Given data ::
* * *

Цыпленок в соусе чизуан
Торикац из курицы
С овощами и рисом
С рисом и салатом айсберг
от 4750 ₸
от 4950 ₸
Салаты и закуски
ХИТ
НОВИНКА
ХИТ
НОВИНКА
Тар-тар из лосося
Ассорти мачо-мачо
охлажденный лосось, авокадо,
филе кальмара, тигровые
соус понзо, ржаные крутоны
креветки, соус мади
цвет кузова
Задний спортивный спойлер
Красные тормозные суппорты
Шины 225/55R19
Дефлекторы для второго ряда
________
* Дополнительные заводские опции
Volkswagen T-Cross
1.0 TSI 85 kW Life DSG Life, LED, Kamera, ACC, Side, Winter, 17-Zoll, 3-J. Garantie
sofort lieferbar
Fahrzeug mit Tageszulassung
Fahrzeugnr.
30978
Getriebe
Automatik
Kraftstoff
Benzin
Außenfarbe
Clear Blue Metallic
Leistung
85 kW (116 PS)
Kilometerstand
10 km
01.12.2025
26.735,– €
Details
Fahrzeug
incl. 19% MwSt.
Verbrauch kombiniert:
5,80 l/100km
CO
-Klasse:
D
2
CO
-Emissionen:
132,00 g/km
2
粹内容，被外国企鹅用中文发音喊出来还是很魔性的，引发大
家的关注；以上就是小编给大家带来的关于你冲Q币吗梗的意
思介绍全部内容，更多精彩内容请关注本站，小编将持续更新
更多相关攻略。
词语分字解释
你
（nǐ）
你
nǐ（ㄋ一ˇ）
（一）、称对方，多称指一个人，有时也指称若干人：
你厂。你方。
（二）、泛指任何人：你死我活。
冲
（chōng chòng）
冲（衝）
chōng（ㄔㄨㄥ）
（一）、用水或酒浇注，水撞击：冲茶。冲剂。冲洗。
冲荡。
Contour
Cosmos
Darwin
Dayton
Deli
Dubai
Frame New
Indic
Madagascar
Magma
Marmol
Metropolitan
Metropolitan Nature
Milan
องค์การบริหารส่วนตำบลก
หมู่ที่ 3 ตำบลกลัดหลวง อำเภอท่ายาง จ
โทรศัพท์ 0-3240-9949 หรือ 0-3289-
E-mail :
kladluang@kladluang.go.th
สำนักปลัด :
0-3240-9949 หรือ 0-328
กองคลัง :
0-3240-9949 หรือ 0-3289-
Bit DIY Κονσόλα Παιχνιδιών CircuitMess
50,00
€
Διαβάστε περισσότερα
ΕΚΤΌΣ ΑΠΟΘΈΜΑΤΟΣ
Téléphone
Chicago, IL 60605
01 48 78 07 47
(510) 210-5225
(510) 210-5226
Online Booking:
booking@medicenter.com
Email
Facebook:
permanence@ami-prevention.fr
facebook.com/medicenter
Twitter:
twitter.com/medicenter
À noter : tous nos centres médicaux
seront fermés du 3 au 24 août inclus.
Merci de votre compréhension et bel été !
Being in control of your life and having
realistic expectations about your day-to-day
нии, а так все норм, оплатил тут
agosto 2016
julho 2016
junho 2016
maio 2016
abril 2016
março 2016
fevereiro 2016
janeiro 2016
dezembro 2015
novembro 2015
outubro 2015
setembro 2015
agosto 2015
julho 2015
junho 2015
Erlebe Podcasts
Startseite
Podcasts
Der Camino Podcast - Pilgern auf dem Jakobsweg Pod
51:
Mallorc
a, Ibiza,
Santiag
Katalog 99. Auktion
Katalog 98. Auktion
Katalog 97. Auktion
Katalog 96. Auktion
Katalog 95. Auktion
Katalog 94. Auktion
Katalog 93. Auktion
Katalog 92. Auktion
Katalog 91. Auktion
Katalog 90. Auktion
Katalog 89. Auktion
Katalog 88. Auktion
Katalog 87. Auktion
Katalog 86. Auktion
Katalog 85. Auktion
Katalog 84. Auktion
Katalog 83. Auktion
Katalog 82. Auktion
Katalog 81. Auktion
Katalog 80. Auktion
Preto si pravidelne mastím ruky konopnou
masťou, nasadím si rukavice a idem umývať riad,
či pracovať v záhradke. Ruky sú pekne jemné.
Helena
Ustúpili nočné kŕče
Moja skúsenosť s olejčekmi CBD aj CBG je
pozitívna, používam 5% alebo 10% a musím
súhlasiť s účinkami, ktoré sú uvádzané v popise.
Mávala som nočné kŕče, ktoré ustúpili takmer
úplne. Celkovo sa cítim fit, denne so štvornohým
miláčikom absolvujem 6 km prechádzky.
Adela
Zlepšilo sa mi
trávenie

* * *

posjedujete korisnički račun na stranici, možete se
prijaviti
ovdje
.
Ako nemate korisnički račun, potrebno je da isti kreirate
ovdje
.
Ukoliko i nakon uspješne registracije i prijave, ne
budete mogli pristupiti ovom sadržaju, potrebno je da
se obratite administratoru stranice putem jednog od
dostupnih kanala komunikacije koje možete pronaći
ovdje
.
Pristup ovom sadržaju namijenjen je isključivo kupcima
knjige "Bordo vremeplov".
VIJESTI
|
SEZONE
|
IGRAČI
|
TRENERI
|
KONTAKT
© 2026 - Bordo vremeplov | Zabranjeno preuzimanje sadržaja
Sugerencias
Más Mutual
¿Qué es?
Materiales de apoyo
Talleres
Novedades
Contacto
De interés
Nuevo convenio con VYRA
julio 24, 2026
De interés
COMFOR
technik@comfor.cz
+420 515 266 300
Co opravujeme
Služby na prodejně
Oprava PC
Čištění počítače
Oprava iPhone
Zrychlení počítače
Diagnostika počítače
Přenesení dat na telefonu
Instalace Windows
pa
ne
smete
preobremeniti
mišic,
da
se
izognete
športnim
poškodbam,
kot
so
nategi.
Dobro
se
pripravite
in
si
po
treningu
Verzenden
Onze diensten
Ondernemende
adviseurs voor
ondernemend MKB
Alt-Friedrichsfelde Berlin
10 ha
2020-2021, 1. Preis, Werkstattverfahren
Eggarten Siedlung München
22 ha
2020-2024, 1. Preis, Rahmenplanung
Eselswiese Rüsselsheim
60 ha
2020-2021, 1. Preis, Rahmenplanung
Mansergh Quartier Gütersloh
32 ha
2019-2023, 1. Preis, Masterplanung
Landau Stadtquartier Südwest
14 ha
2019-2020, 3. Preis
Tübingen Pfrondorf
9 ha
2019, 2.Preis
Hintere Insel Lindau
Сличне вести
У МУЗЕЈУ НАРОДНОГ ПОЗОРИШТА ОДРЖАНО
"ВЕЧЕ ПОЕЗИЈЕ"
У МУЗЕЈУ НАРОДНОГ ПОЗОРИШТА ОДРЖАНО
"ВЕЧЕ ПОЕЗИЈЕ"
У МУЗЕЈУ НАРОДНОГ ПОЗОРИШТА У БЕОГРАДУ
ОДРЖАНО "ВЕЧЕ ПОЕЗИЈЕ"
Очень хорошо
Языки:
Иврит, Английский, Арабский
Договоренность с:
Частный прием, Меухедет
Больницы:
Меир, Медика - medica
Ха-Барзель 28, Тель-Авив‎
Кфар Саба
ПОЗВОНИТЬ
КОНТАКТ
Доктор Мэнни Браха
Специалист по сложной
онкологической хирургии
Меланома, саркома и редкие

* * *

What you have to do :: Would you quote everything above from the line containing "Цыпленок в соусе чизуан" down to the line containing "Katalog 98. Auktion"? Include both of those lines and nothing else.

Answer to this task ::
Цыпленок в соусе чизуан
Торикац из курицы
С овощами и рисом
С рисом и салатом айсберг
от 4750 ₸
от 4950 ₸
Салаты и закуски
ХИТ
НОВИНКА
ХИТ
НОВИНКА
Тар-тар из лосося
Ассорти мачо-мачо
охлажденный лосось, авокадо,
филе кальмара, тигровые
соус понзо, ржаные крутоны
креветки, соус мади
цвет кузова
Задний спортивный спойлер
Красные тормозные суппорты
Шины 225/55R19
Дефлекторы для второго ряда
________
* Дополнительные заводские опции
Volkswagen T-Cross
1.0 TSI 85 kW Life DSG Life, LED, Kamera, ACC, Side, Winter, 17-Zoll, 3-J. Garantie
sofort lieferbar
Fahrzeug mit Tageszulassung
Fahrzeugnr.
30978
Getriebe
Automatik
Kraftstoff
Benzin
Außenfarbe
Clear Blue Metallic
Leistung
85 kW (116 PS)
Kilometerstand
10 km
01.12.2025
26.735,– €
Details
Fahrzeug
incl. 19% MwSt.
Verbrauch kombiniert:
5,80 l/100km
CO
-Klasse:
D
2
CO
-Emissionen:
132,00 g/km
2
粹内容，被外国企鹅用中文发音喊出来还是很魔性的，引发大
家的关注；以上就是小编给大家带来的关于你冲Q币吗梗的意
思介绍全部内容，更多精彩内容请关注本站，小编将持续更新
更多相关攻略。
词语分字解释
你
（nǐ）
你
nǐ（ㄋ一ˇ）
（一）、称对方，多称指一个人，有时也指称若干人：
你厂。你方。
（二）、泛指任何人：你死我活。
冲
（chōng chòng）
冲（衝）
chōng（ㄔㄨㄥ）
（一）、用水或酒浇注，水撞击：冲茶。冲剂。冲洗。
冲荡。
Contour
Cosmos
Darwin
Dayton
Deli
Dubai
Frame New
Indic
Madagascar
Magma
Marmol
Metropolitan
Metropolitan Nature
Milan
องค์การบริหารส่วนตำบลก
หมู่ที่ 3 ตำบลกลัดหลวง อำเภอท่ายาง จ
โทรศัพท์ 0-3240-9949 หรือ 0-3289-
E-mail :
kladluang@kladluang.go.th
สำนักปลัด :
0-3240-9949 หรือ 0-328
กองคลัง :
0-3240-9949 หรือ 0-3289-
Bit DIY Κονσόλα Παιχνιδιών CircuitMess
50,00
€
Διαβάστε περισσότερα
ΕΚΤΌΣ ΑΠΟΘΈΜΑΤΟΣ
Téléphone
Chicago, IL 60605
01 48 78 07 47
(510) 210-5225
(510) 210-5226
Online Booking:
booking@medicenter.com
Email
Facebook:
permanence@ami-prevention.fr
facebook.com/medicenter
Twitter:
twitter.com/medicenter
À noter : tous nos centres médicaux
seront fermés du 3 au 24 août inclus.
Merci de votre compréhension et bel été !
Being in control of your life and having
realistic expectations about your day-to-day
нии, а так все норм, оплатил тут
agosto 2016
julho 2016
junho 2016
maio 2016
abril 2016
março 2016
fevereiro 2016
janeiro 2016
dezembro 2015
novembro 2015
outubro 2015
setembro 2015
agosto 2015
julho 2015
junho 2015
Erlebe Podcasts
Startseite
Podcasts
Der Camino Podcast - Pilgern auf dem Jakobsweg Pod
51:
Mallorc
a, Ibiza,
Santiag
Katalog 99. Auktion
Katalog 98. Auktion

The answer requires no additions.